Sir Ed Davey was advised as postal minister in 2010 to meet Post Office campaigner Alan Bates to avoid bad publicity over the Horizon scandal, the BBC has discovered.
Sir Ed, now Lib Dem leader, has faced questions in recent weeks over why he initially refused to do so.
He did meet the campaigner five months later, and has said he regrets not doing so sooner.
Documents show he was advised to meet Mr Bates for “presentational reasons”.
Officials at the business department, which is responsible for the Post Office, warned about possible headlines such as “government minister refusing to meet victims”.
However, Sir Ed said it “wasn’t the case” that he had agreed to meet Mr Bates because of potential bad publicity.
“That’s what the officials put in the submission to me just before the meeting, but I wanted to meet him because after his second letter, I felt I should hear his concerns,” he told the BBC’s Today programme.
Sir Ed said he was the first minister to meet Mr Bates and added he took his concerns “very seriously”. “When I put those concerns to the Post Office, concerns about the Horizon IT system, I’m afraid I was lied to,” he said.
With a general election coming up, Sir Ed said he had not considered stepping down as Liberal Democrat leader.
“When I go out there campaigning, we’re finding incredible results in seats that only we can beat the Conservatives in,” he said. “The party is very keen for us to fight this election really hard under my leadership.”
Between 1999 and 2015, the Post Office prosecuted hundreds of sub-postmasters and mistresses after faults with the Horizon accounting system made it look like money was missing.
As postal affairs minister between May 2010 and February 2012, Sir Ed oversaw the Post Office, which is wholly owned by the government but maintains an arm’s length relationship when it comes to day-to-day operations.
Former sub-postmaster Mr Bates, who set up the Justice for Subpostmasters Alliance, to campaign for wrongful convictions to be overturned, wanted to discuss Horizon, which at the time the Post Office maintained was not faulty.
His initial request for a meeting in May 2010 was rejected, but Sir Ed did later meet him in October that year.
‘Avoid any commitment’
A note for him drawn up by officials at the business department ahead of the October meeting said journalists had been looking into the story, and the meeting was recommended “against the background of potential publicity”.
In the note, released to the BBC under Freedom of Information laws, the civil servants advised Sir Ed to “continue to express full confidence in the integrity and robustness of the Horizon system”.
It also gave him a list of potential “elephant traps” for the discussion, which included advice to “avoid any commitment to adopting any of” the objectives put forward by Mr Bates’s campaign group.

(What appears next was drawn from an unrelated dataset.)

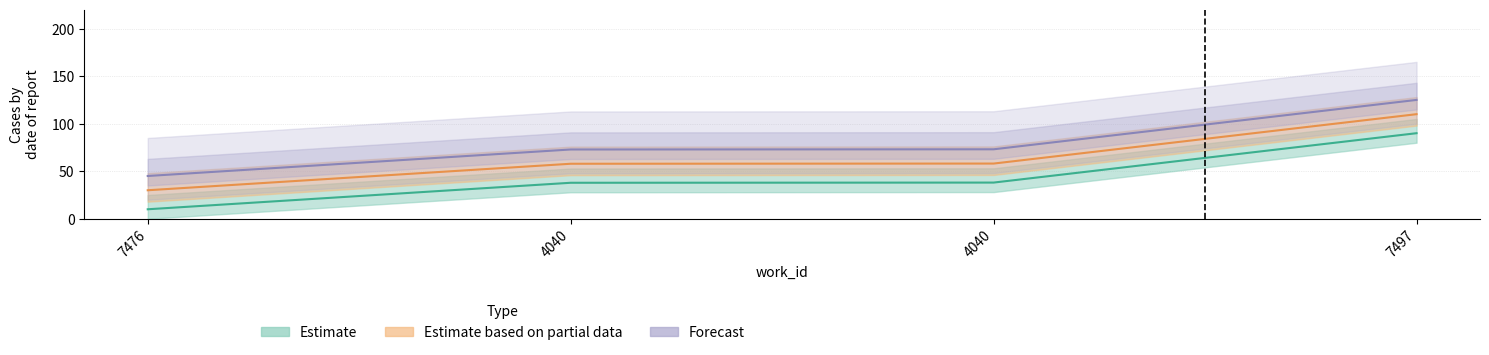

List the series in order of their overall mean, highest first.

Forecast, Estimate based on partial data, Estimate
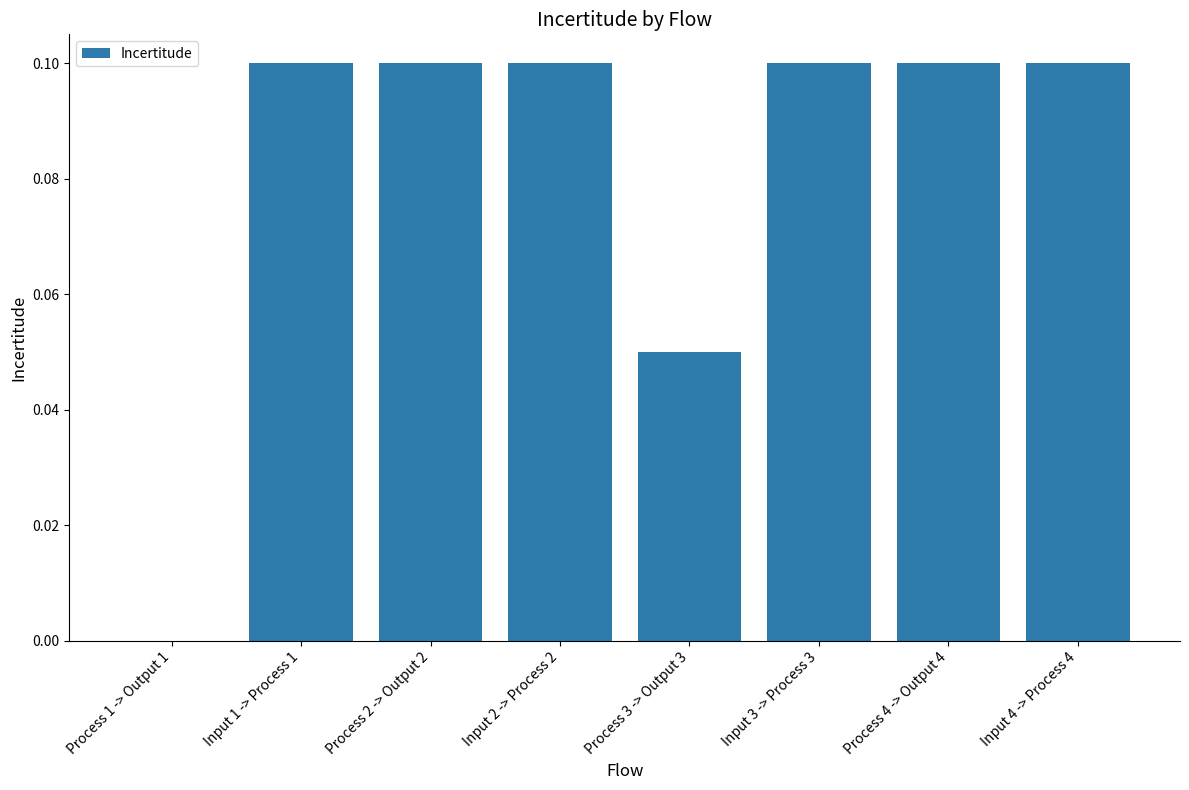

Between Process 2 -> Output 2 and Process 1 -> Output 1, which is larger?

Process 2 -> Output 2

He was advised to “avoid committing to set up an independent/external review of Horizon,” with the note adding any such review would be “expensive” and “time-consuming”.
The note advised establishing at a “very early stage” in the meeting whether Mr Bates was considering legal action against the Post Office, so that Sir Ed could adopt an approach of avoiding commenting on impending legal matters.
Writing in the Guardian newspaper last week, Sir Ed said officials had advised him not to meet Mr Bates when he first became a postal affairs minister in May 2010, because the Post Office was owned “but not run” by the government.
“He wrote again urging me to reconsider, and I did then meet him in October,” he added.
The note obtained by the BBC says Mr Bates’s first request for a meeting was rejected “on the grounds that the issues raised were operational and contractual matters for” the Post Office.
It warns that Mr Bates’s “second (more confrontational) letter” was “followed by reports that Channel 4 were planning to run a news item” and that this second request for a meeting was accepted “against the background of potential publicity”.
Sir Ed is not the only politician to face questions about his response to the scandal.
Several Conservative and Labour MPs held the postal affairs brief while the scandal was coming to light, and the Lib Dems have accused the Conservative-majority government in place since 2015 of being slow to compensate victims.
“Ed has said how sorry he is that he did not see through the Post Office’s lies, and that it took him five months to meet Alan Bates,” the Lib Dem spokesperson added.
A spokesperson for the business department said: “We pay tribute to the incredible campaign that Alan has led and his determination to get justice for the thousands of innocent postmasters affected by this scandal.”
The department was working to speed up compensation to those wrongfully convicted and is bringing forward legislation to overturn the convictions of those wrongly prosecuted, the spokesperson added.